Especially if your semester hasn’t started yet, it probably seems a bit early to think about grading. But spending a little time now setting up the broad parameters of your papers or projects can pay off dramatically during the semester, when you’re too busy and tired to think straight.
I like to use rubrics when grading. A rubric is a checklist or a template that you can use to quickly indicate strengths and weaknesses of a paper. Here’s one that I use to grade a very focused close reading assignment that I call an “explication paper” (rubric; description of the assignment).
Rubrics can make grading faster: tick off boxes on the table or checklist, write out a quick terminal comment, and you’re done. They also can help safeguard you against overcommenting. Many rubrics come with points associated with various levels of achievement, so that assigning a grade is simply a matter of adding up the totals. (You’ll note that mine doesn’t do that: I ended up spending too much time fiddling with the points to make ‘em agree with my internal sense of what the paper had achieved. I’ll also admit that I provide preposterous amounts of feedback. Too much for many students, but, funnily enough, the exact amount I got from the three or four professors who influenced me the most.)
But the real advantages of rubrics are twofold:
- They can make grading seem less subjective. A rubric articulates standards of performance, and then it’s just a matter of comparing the rubric against the paper. I can train a class to grade with my rubric with just a few sample papers. If you do that before returning papers–and preferably before collecting them!–you get buy-in to your grading scheme.

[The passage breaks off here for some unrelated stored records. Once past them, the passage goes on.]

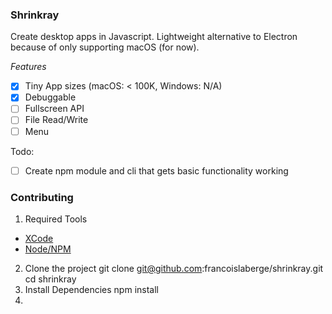 ### Shrinkray
Create desktop apps in Javascript. Lightweight alternative to Electron because of only supporting macOS (for now).

*Features*
 - [x] Tiny App sizes (macOS: < 100K, Windows: N/A)
 - [x] Debuggable
 - [ ] Fullscreen API
 - [ ] File Read/Write
 - [ ] Menu

Todo:
 - [ ] Create npm module and cli that gets basic functionality working


### Contributing

 1. Required Tools
   - [XCode](https://developer.apple.com/xcode/)
   - [Node/NPM](https://nodejs.org/en/download/)
 2. Clone the project
        git clone git@github.com:francoislaberge/shrinkray.git
        cd shrinkray
 3. Install Dependencies
        npm install
 4. 
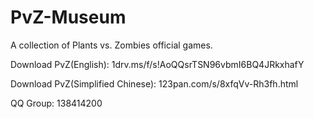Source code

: # PvZ-Museum
A collection of Plants vs. Zombies official games.

Download PvZ(English):
1drv.ms/f/s!AoQQsrTSN96vbmI6BQ4JRkxhafY

Download PvZ(Simplified Chinese):
123pan.com/s/8xfqVv-Rh3fh.html

QQ Group:
138414200
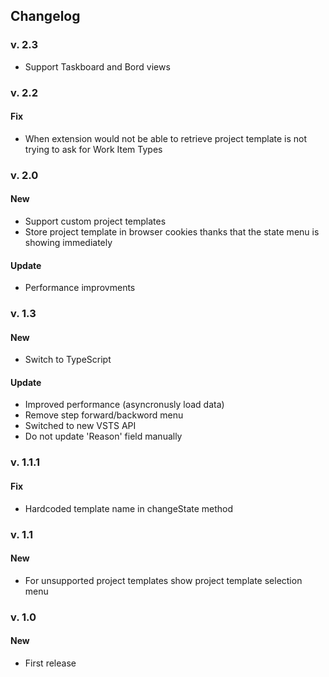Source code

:## Changelog

### v. 2.3

+ Support Taskboard and Bord views

### v. 2.2

#### Fix

+ When extension would not be able to retrieve project template is not trying to ask for Work Item Types

### v. 2.0

#### New

+ Support custom project templates
+ Store project template in browser cookies thanks that the state menu is showing immediately

#### Update

+ Performance improvments

### v. 1.3

#### New

+ Switch to TypeScript

#### Update

+ Improved performance (asyncronusly load data)
+ Remove step forward/backword menu
+ Switched to new VSTS API
+ Do not update 'Reason' field manually

### v. 1.1.1

#### Fix

+ Hardcoded template name in changeState method

### v. 1.1

#### New

+ For unsupported project templates show project template selection menu

### v. 1.0

#### New

+ First release
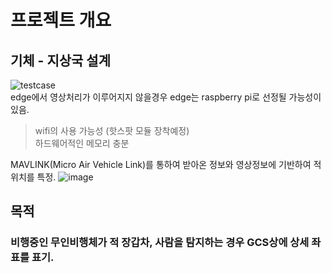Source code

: # 프로젝트 개요
## 기체 - 지상국 설계
![testcase](https://github.com/ikw-drone-project/AI/assets/71598954/937d2a86-5d94-45f7-adc5-811e95da8b2f)  
edge에서 영상처리가 이루어지지 않을경우 edge는 raspberry pi로 선정될 가능성이 있음.
> wifi의 사용 가능성 (핫스팟 모듈 장착예정)  
> 하드웨어적인 메모리 충분  

MAVLINK(Micro Air Vehicle Link)를 통하여 받아온 정보와 영상정보에 기반하여 적 위치를 특정.
![image](https://github.com/ikw-drone-project/AI/assets/71598954/a286593c-2693-4f2d-b116-443d92700d2f)  
## 목적
### 비행중인 무인비행체가 적 장갑차, 사람을 탐지하는 경우 GCS상에 상세 좌표를 표기.
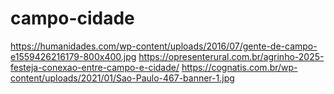 # campo-cidade
https://humanidades.com/wp-content/uploads/2016/07/gente-de-campo-e1559426216179-800x400.jpg
https://opresenterural.com.br/agrinho-2025-festeja-conexao-entre-campo-e-cidade/
https://cognatis.com.br/wp-content/uploads/2021/01/Sao-Paulo-467-banner-1.jpg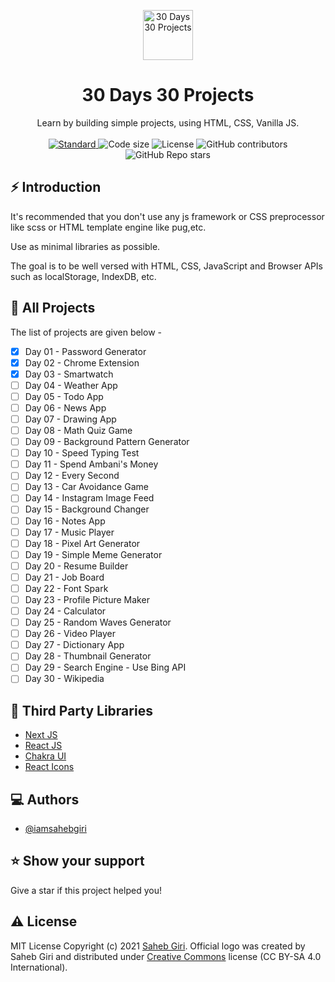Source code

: <p align="center">
  <a href="https://30days30projects.vercel.app/">
    <img alt="30 Days 30 Projects" height="80" src="https://raw.githubusercontent.com/iamsahebgiri/30days30projects/main/public/logo.svg">
  </a>
</p>
<h1 align="center">30 Days 30 Projects</h1>

<div align="center">
  Learn by building simple projects, using HTML, CSS, Vanilla JS.
</div>

<br />

<div align="center">
  <!-- Standard -->
  <a href="https://standardjs.com">
    <img src="https://img.shields.io/badge/code%20style-standard-brightgreen.svg?style=flat-square"
      alt="Standard" />
  </a>
  <img src="https://img.shields.io/github/languages/code-size/iamsahebgiri/30days30projects?style=flat-square" alt="Code size" />
  <img src="https://img.shields.io/github/license/iamsahebgiri/30days30projects?style=flat-square" alt="License" />

  <img alt="GitHub contributors" src="https://img.shields.io/github/contributors/iamsahebgiri/30days30projects?style=flat-square">

  <img alt="GitHub Repo stars" src="https://img.shields.io/github/stars/iamsahebgiri/30days30projects?style=social">
</div>

## ⚡️  Introduction
It's recommended that you don't use any js framework or CSS preprocessor like scss or HTML template engine like pug,etc.

Use as minimal libraries as possible.

The goal is to be well versed with HTML, CSS, JavaScript and Browser APIs such as localStorage, IndexDB, etc.

## 🎯 All Projects
The list of projects are given below -

*  [x] Day 01 - Password Generator
*  [x] Day 02 - Chrome Extension
*  [x] Day 03 - Smartwatch
*  [ ] Day 04 - Weather App
*  [ ] Day 05 - Todo App
*  [ ] Day 06 - News App
*  [ ] Day 07 - Drawing App
*  [ ] Day 08 - Math Quiz Game
*  [ ] Day 09 - Background Pattern Generator
*  [ ] Day 10 - Speed Typing Test
*  [ ] Day 11 - Spend Ambani's Money
*  [ ] Day 12 - Every Second
*  [ ] Day 13 - Car Avoidance Game
*  [ ] Day 14 - Instagram Image Feed
*  [ ] Day 15 - Background Changer
*  [ ] Day 16 - Notes App
*  [ ] Day 17 - Music Player
*  [ ] Day 18 - Pixel Art Generator
*  [ ] Day 19 - Simple Meme Generator
*  [ ] Day 20 - Resume Builder
*  [ ] Day 21 - Job Board
*  [ ] Day 22 - Font Spark
*  [ ] Day 23 - Profile Picture Maker
*  [ ] Day 24 - Calculator
*  [ ] Day 25 - Random Waves Generator
*  [ ] Day 26 - Video Player
*  [ ] Day 27 - Dictionary App
*  [ ] Day 28 - Thumbnail Generator
*  [ ] Day 29 - Search Engine - Use Bing API
*  [ ] Day 30 - Wikipedia

## 🌱 Third Party Libraries

 - [Next JS](https://nextjs.org/)
 - [React JS](https://reactjs.org/)
 - [Chakra UI](https://chakra-ui.com/)
 - [React Icons](https://react-icons.github.io/react-icons/)
  
## ‎‍💻 Authors

- [@iamsahebgiri](https://www.github.com/iamsahebgiri)
## ⭐️ Show your support

Give a star if this project helped you!


## ⚠️ License

MIT License Copyright (c) 2021 [Saheb Giri](https://github.com/iamsahebgiri). Official logo was created by Saheb Giri and distributed under [Creative Commons](https://creativecommons.org/licenses/by-sa/4.0/) license (CC BY-SA 4.0 International).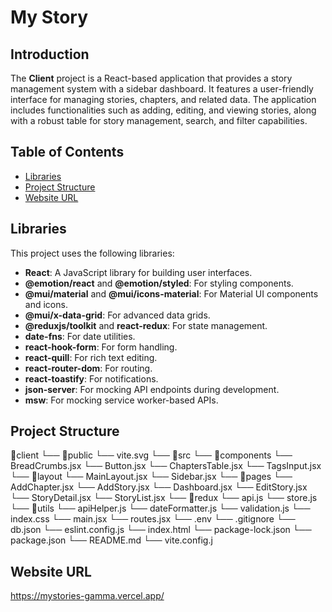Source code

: # My Story

## Introduction

The **Client** project is a React-based application that provides a story management system with a sidebar dashboard. It features a user-friendly interface for managing stories, chapters, and related data. The application includes functionalities such as adding, editing, and viewing stories, along with a robust table for story management, search, and filter capabilities.

## Table of Contents

- [Libraries](#libraries)
- [Project Structure](#project-structure)
- [Website URL](#website-url)

## Libraries

This project uses the following libraries:

- **React**: A JavaScript library for building user interfaces.
- **@emotion/react** and **@emotion/styled**: For styling components.
- **@mui/material** and **@mui/icons-material**: For Material UI components and icons.
- **@mui/x-data-grid**: For advanced data grids.
- **@reduxjs/toolkit** and **react-redux**: For state management.
- **date-fns**: For date utilities.
- **react-hook-form**: For form handling.
- **react-quill**: For rich text editing.
- **react-router-dom**: For routing.
- **react-toastify**: For notifications.
- **json-server**: For mocking API endpoints during development.
- **msw**: For mocking service worker-based APIs.

## Project Structure

📁client
└── 📁public
└── vite.svg
└── 📁src
└── 📁components
└── BreadCrumbs.jsx
└── Button.jsx
└── ChaptersTable.jsx
└── TagsInput.jsx
└── 📁layout
└── MainLayout.jsx
└── Sidebar.jsx
└── 📁pages
└── AddChapter.jsx
└── AddStory.jsx
└── Dashboard.jsx
└── EditStory.jsx
└── StoryDetail.jsx
└── StoryList.jsx
└── 📁redux
└── api.js
└── store.js
└── 📁utils
└── apiHelper.js
└── dateFormatter.js
└── validation.js
└── index.css
└── main.jsx
└── routes.jsx
└── .env
└── .gitignore
└── db.json
└── eslint.config.js
└── index.html
└── package-lock.json
└── package.json
└── README.md
└── vite.config.j

## Website URL
https://mystories-gamma.vercel.app/

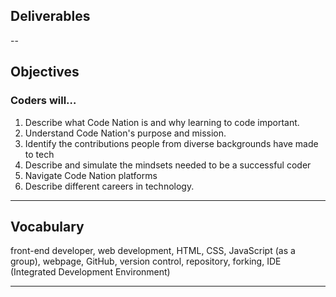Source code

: ## Deliverables

--

## Objectives

### Coders will…

1. Describe what Code Nation is and why learning to code important.
2. Understand Code Nation's purpose and mission.
3. Identify the contributions people from diverse backgrounds have made to tech
4. Describe and simulate the mindsets needed to be a successful coder
5. Navigate Code Nation platforms
6. Describe different careers in technology.

---

## Vocabulary

front-end developer, web development, HTML, CSS, JavaScript (as a group), webpage, GitHub, version control, repository, forking, IDE (Integrated Development Environment)


---
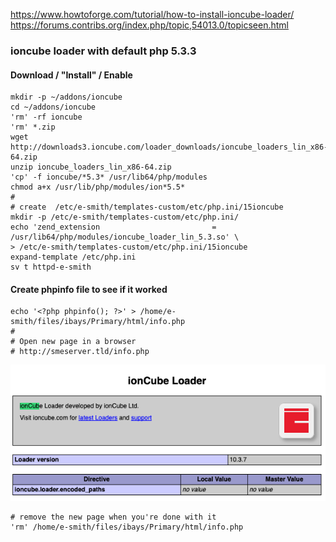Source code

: https://www.howtoforge.com/tutorial/how-to-install-ioncube-loader/
https://forums.contribs.org/index.php/topic,54013.0/topicseen.html

### ioncube loader with default php 5.3.3
#### Download / "Install" / Enable 
    mkdir -p ~/addons/ioncube
    cd ~/addons/ioncube
    'rm' -rf ioncube
    'rm' *.zip
    wget http://downloads3.ioncube.com/loader_downloads/ioncube_loaders_lin_x86-64.zip
    unzip ioncube_loaders_lin_x86-64.zip
    'cp' -f ioncube/*5.3* /usr/lib64/php/modules
    chmod a+x /usr/lib/php/modules/ion*5.5*
    #
    # create  /etc/e-smith/templates-custom/etc/php.ini/15ioncube
    mkdir -p /etc/e-smith/templates-custom/etc/php.ini/
    echo 'zend_extension                         = /usr/lib64/php/modules/ioncube_loader_lin_5.3.so' \
    > /etc/e-smith/templates-custom/etc/php.ini/15ioncube
    expand-template /etc/php.ini
    sv t httpd-e-smith

#### Create phpinfo file to see if it worked
    echo '<?php phpinfo(); ?>' > /home/e-smith/files/ibays/Primary/html/info.php
    #
    # Open new page in a browser 
    # http://smeserver.tld/info.php
![ioncube information](https://raw.githubusercontent.com/mmccarn/smeserver/master/img/Screen%20Shot%202019-07-21%20at%208.33.47%20AM.png) 

    # remove the new page when you're done with it
    'rm' /home/e-smith/files/ibays/Primary/html/info.php
    

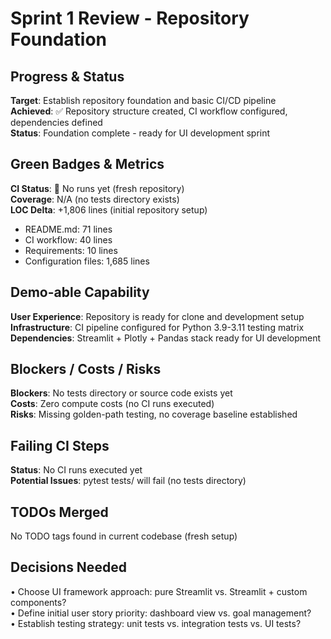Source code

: # Sprint 1 Review - Repository Foundation

## Progress & Status
**Target**: Establish repository foundation and basic CI/CD pipeline  
**Achieved**: ✅ Repository structure created, CI workflow configured, dependencies defined  
**Status**: Foundation complete - ready for UI development sprint  

## Green Badges & Metrics
**CI Status**: 🔄 No runs yet (fresh repository)  
**Coverage**: N/A (no tests directory exists)  
**LOC Delta**: +1,806 lines (initial repository setup)  
- README.md: 71 lines  
- CI workflow: 40 lines  
- Requirements: 10 lines  
- Configuration files: 1,685 lines  

## Demo-able Capability
**User Experience**: Repository is ready for clone and development setup  
**Infrastructure**: CI pipeline configured for Python 3.9-3.11 testing matrix  
**Dependencies**: Streamlit + Plotly + Pandas stack ready for UI development  

## Blockers / Costs / Risks
**Blockers**: No tests directory or source code exists yet  
**Costs**: Zero compute costs (no CI runs executed)  
**Risks**: Missing golden-path testing, no coverage baseline established  

## Failing CI Steps
**Status**: No CI runs executed yet  
**Potential Issues**: pytest tests/ will fail (no tests directory)  

## TODOs Merged
No TODO tags found in current codebase (fresh setup)

## Decisions Needed
• Choose UI framework approach: pure Streamlit vs. Streamlit + custom components?  
• Define initial user story priority: dashboard view vs. goal management?  
• Establish testing strategy: unit tests vs. integration tests vs. UI tests? 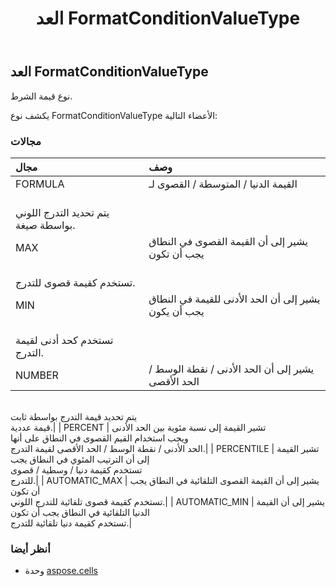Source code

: ﻿---
title: العد FormatConditionValueType
second_title: Aspose.Cells for Python via .NET API المراجع
description:
type: docs
weight: 2110
url: /ar/python-net/aspose.cells/formatconditionvaluetype/
is_root: false
---
##  العد FormatConditionValueType
نوع قيمة الشرط.



يكشف نوع FormatConditionValueType الأعضاء التالية:

###  مجالات
| مجال| وصف|
| :- | :- |
| FORMULA | القيمة الدنيا / المتوسطة / القصوى لـ<br/> يتم تحديد التدرج اللوني بواسطة صيغة.|
| MAX | يشير إلى أن القيمة القصوى في النطاق يجب أن تكون<br/> تستخدم كقيمة قصوى للتدرج.|
| MIN | يشير إلى أن الحد الأدنى للقيمة في النطاق يجب أن يكون<br/> تستخدم كحد أدنى لقيمة التدرج.|
| NUMBER | يشير إلى أن الحد الأدنى / نقطة الوسط / الحد الأقصى<br/>يتم تحديد قيمة التدرج بواسطة ثابت<br/> قيمة عددية.|
| PERCENT | تشير القيمة إلى نسبة مئوية بين الحد الأدنى<br/>ويجب استخدام القيم القصوى في النطاق على أنها<br/> الحد الأدنى / نقطة الوسط / الحد الأقصى لقيمة التدرج.|
| PERCENTILE | تشير القيمة إلى أن الترتيب المئوي في النطاق يجب<br/>تستخدم كقيمة دنيا / وسطية / قصوى<br/> للتدرج.|
| AUTOMATIC_MAX | يشير إلى أن القيمة القصوى التلقائية في النطاق يجب أن تكون<br/>تستخدم كقيمة قصوى تلقائية للتدرج اللوني.|
| AUTOMATIC_MIN | يشير إلى أن القيمة الدنيا التلقائية في النطاق يجب أن تكون<br/> تستخدم كقيمة دنيا تلقائية للتدرج.|



###  أنظر أيضا
* وحدة [aspose.cells](..)
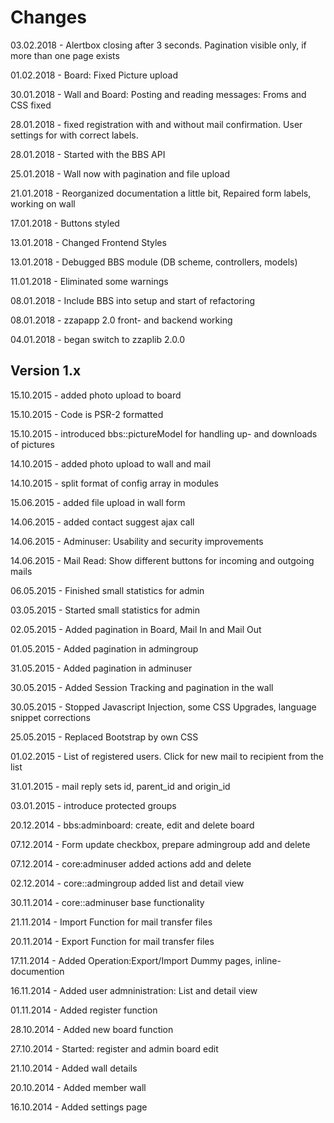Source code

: Changes
=======

03.02.2018 - Alertbox closing after 3 seconds. Pagination visible only, if more than one page exists

01.02.2018 - Board: Fixed Picture upload

30.01.2018 - Wall and Board: Posting and reading messages: Froms and CSS fixed

28.01.2018 - fixed registration with and without mail confirmation. User settings for with correct labels.

28.01.2018 - Started with the BBS API

25.01.2018 - Wall now with pagination and file upload

21.01.2018 - Reorganized documentation a little bit, Repaired form labels, working on wall

17.01.2018 - Buttons styled

13.01.2018 - Changed Frontend Styles

13.01.2018 - Debugged BBS module (DB scheme, controllers, models)

11.01.2018 - Eliminated some warnings

08.01.2018 - Include BBS into setup and start of refactoring

08.01.2018 - zzapapp 2.0 front- and backend working

04.01.2018 - began switch to zzaplib 2.0.0

Version 1.x
-----------

15.10.2015 - added photo upload to board

15.10.2015 - Code is PSR-2 formatted

15.10.2015 - introduced bbs::pictureModel for handling up- and downloads of pictures

14.10.2015 - added photo upload to wall and mail

14.10.2015 - split format of config array in modules

15.06.2015 - added file upload in wall form

14.06.2015 - added contact suggest ajax call

14.06.2015 - Adminuser: Usability and security improvements

14.06.2015 - Mail Read: Show different buttons for incoming and outgoing mails

06.05.2015 - Finished small statistics for admin

03.05.2015 - Started small statistics for admin

02.05.2015 - Added pagination in Board, Mail In and Mail Out

01.05.2015 - Added pagination in admingroup

31.05.2015 - Added pagination in adminuser

30.05.2015 - Added Session Tracking and pagination in the wall

30.05.2015 - Stopped Javascript Injection, some CSS Upgrades, language snippet corrections

25.05.2015 - Replaced Bootstrap by own CSS

01.02.2015 - List of registered users. Click for new mail to recipient from the list

31.01.2015 - mail reply sets id, parent_id and origin_id

03.01.2015 - introduce protected groups

20.12.2014 - bbs:adminboard: create, edit and delete board

07.12.2014 - Form update checkbox, prepare admingroup add and delete

07.12.2014 - core:adminuser added actions add and delete

02.12.2014 - core::admingroup added list and detail view

30.11.2014 - core::adminuser base functionality

21.11.2014 - Import Function for mail transfer files

20.11.2014 - Export Function for mail transfer files

17.11.2014 - Added Operation:Export/Import Dummy pages, inline-documention

16.11.2014 - Added user admninistration: List and detail view

01.11.2014 - Added register function

28.10.2014 - Added new board function

27.10.2014 - Started: register and admin board edit

21.10.2014 - Added wall details

20.10.2014 - Added member wall

16.10.2014 - Added settings page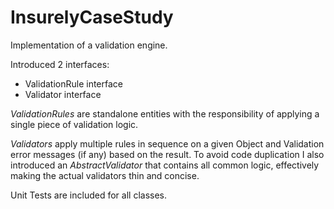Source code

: # InsurelyCaseStudy

Implementation of a validation engine. 

Introduced 2 interfaces:

- ValidationRule interface
- Validator interface


*ValidationRules* are standalone entities with the responsibility of applying a single piece of validation logic.

*Validators* apply multiple rules in sequence on a given Object and Validation error messages (if any) based on the result.
To avoid code duplication I also introduced an *AbstractValidator* that contains all common logic, effectively making the actual validators thin and concise.

Unit Tests are included for all classes. 
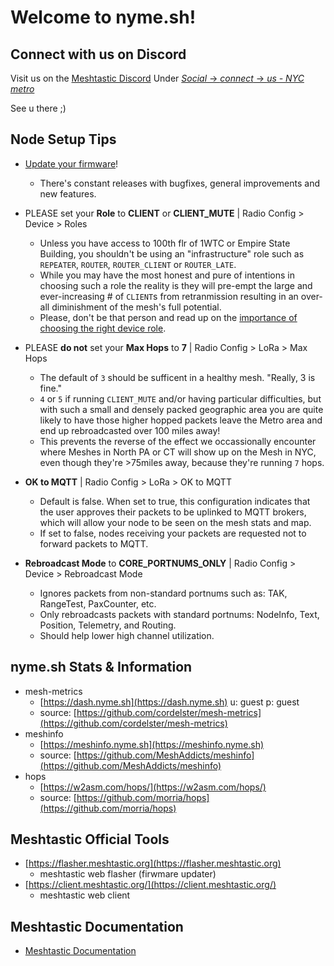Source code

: # Welcome to nyme.sh!

## Connect with us on Discord
Visit us on the [Meshtastic Discord](https://discord.com/invite/ktMAKGBnBs)
Under [_Social_ -> _connect_ -> _us - NYC metro_](https://discord.com/channels/867578229534359593/1202833898376138752)

See u there ;)

## Node Setup Tips
- [Update your firmware](https://flasher.meshtastic.org)!
  - There's constant releases with bugfixes, general improvements and new features.

- PLEASE set your **Role** to **CLIENT** or **CLIENT_MUTE** | Radio Config > Device > Roles
  - Unless you have access to 100th flr of 1WTC or Empire State Building, you shouldn't be using an "infrastructure" role such as `REPEATER`, `ROUTER`, `ROUTER_CLIENT` or `ROUTER_LATE`.
  - While you may have the most honest and pure of intentions in choosing such a role the reality is they will pre-empt the large and ever-increasing # of `CLIENT`s from retranmission resulting in an over-all diminishment of the mesh's full potential.
  - Please, don't be that person and read up on the [importance of choosing the right device role](https://meshtastic.org/blog/choosing-the-right-device-role/).

- PLEASE **do not** set your **Max Hops** to **7** | Radio Config > LoRa > Max Hops
  - The default of `3` should be sufficent in a healthy mesh.  "Really, 3 is fine."
  - `4` or `5` if running `CLIENT_MUTE` and/or having particular difficulties, but with such a small and densely packed geographic area you are quite likely to have those higher hopped packets leave the Metro area and end up rebroadcasted over 100 miles away!
  - This prevents the reverse of the effect we occassionally encounter where Meshes in North PA or CT will show up on the Mesh in NYC, even though they're >75miles away, because they're running `7` hops.

- **OK to  MQTT** | Radio Config > LoRa > OK to MQTT
  - Default is false. When set to true, this configuration indicates that the user approves their packets to be uplinked to MQTT brokers, which will allow your node to be seen on the mesh stats and map. 
  - If set to false, nodes receiving your packets are requested not to forward packets to MQTT.

- **Rebroadcast Mode** to **CORE_PORTNUMS_ONLY** | Radio Config > Device > Rebroadcast Mode
  - Ignores packets from non-standard portnums such as: TAK, RangeTest, PaxCounter, etc. 
  - Only rebroadcasts packets with standard portnums: NodeInfo, Text, Position, Telemetry, and Routing.
  - Should help lower high channel utilization. 

## nyme.sh Stats & Information
- mesh-metrics
  - [https://dash.nyme.sh](https://dash.nyme.sh) u: guest p: guest
  - source: [https://github.com/cordelster/mesh-metrics](https://github.com/cordelster/mesh-metrics)
- meshinfo
  - [https://meshinfo.nyme.sh](https://meshinfo.nyme.sh)
  - source: [https://github.com/MeshAddicts/meshinfo](https://github.com/MeshAddicts/meshinfo)
- hops
  - [https://w2asm.com/hops/](https://w2asm.com/hops/)
  - source: [https://github.com/morria/hops](https://github.com/morria/hops)

## Meshtastic Official Tools
- [https://flasher.meshtastic.org](https://flasher.meshtastic.org)
  - meshtastic web flasher (firwmare updater)
- [https://client.meshtastic.org/](https://client.meshtastic.org/)
  - meshtastic web client

## Meshtastic Documentation
- [Meshtastic Documentation](https://meshtastic.org/docs/introduction/)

- They also make explicit the relationship between the assignment and the learning outcomes for the course. If you’ve articulated what you want students to learn for the course, then you can explain more precisely what the assignment is measuring. At that point, writing a rubric is simply a matter of turning those outcomes into different performance standards (usually on a 3- or 5-point scale). All students know that professors want different things in writing assignments; this method helps make that seem less arbitrary.
For these points to achieve best pedagogical effect, it’s best to publicize the rubric before the assignment is due. Put it online, or even photocopy it on the back of your assignment writeup. If you can start thinking now about what you want each assignment to do, you can start roughing out a draft of a rubric that will be genuinely useful.
All of which is just to say that the economizing effect of rubrics is real, but by being upfront about your grading methods, you can also reinforce the pedagogical design of your course, and legitimize the (very hard, and surprisingly thankless) work of grading.
Do you use a rubric? What works (or, alternatively, why not)?




7 Responses to Is it too early to think about grading?
Nels - August 25, 2009 at 1:30 pm
The general grading rubric I use in all classes is here:
http://seminaronpain.blogspot.com/2008/10/grading-rubric.html
I’d write more about it and how it’s developed over the past decade, but we’re frantically cleaning to put our house on the market tomorrow.
Derek - August 26, 2009 at 12:48 am
Just a quick thought on the “is it too early” question: Knowing how you’re going to assess your students can help you prepare them for those assessments. I’m not arguing that we should “teach to the test,” but alignment between the instructional experiences we design for our students and our assessments of their learning is a good thing.
This follows Wiggins and McTighe’s “backward design” scheme: first, identify your learning objectives; second, figure out how you’ll know of those objectives are met (that’s assessment); and third, design learning experiences.
Rana - August 26, 2009 at 2:36 am
My trouble is that this sort of thing always occurs to me half-way through the course! laughs
Excellent suggestion – and maybe this semester I’ll jump on it at the beginning.
Natalie Houston - August 26, 2009 at 2:37 pm
I’ve been refining my grading rubrics over the past few years and have found that the (admittedly difficult) work of actually assigning points to things really clarified for my students what the differences are between, say, an A- paper and a B+. You know your rubric works when your holistic, intuitive sense of a paper’s grade matches the score computed by the rubric. And from then on, grading is much easier — I can focus my comments on specific features of the paper rather than general concerns.
Wade - August 27, 2009 at 12:02 pm
One of the biggest things that I believe can improve grading is taking the time to properly organize your class. Figuring out what needs to be assessed is probably the hardest thing to do. Some assignments really don’t need to be assessed while other important concepts go unmeasured. Taking a step back before the semester begins (and some time after it finishes to review) can really help shape your course to meet college student’s needs.
Jason B. Jones - August 26, 2009 at 10:42 pm
It is worth acknowledging that I try to do as few things numerically as possible. But one day, I’ll probably go back to a more mathematical approach.
William Patrick Wend - September 5, 2009 at 8:48 pm
I’m using the general grading rubric that the school I am teaching at this semester has posted on their website. As I grade, I am sure I’ll begin to brew my mind in my mind and then I can use that in the future.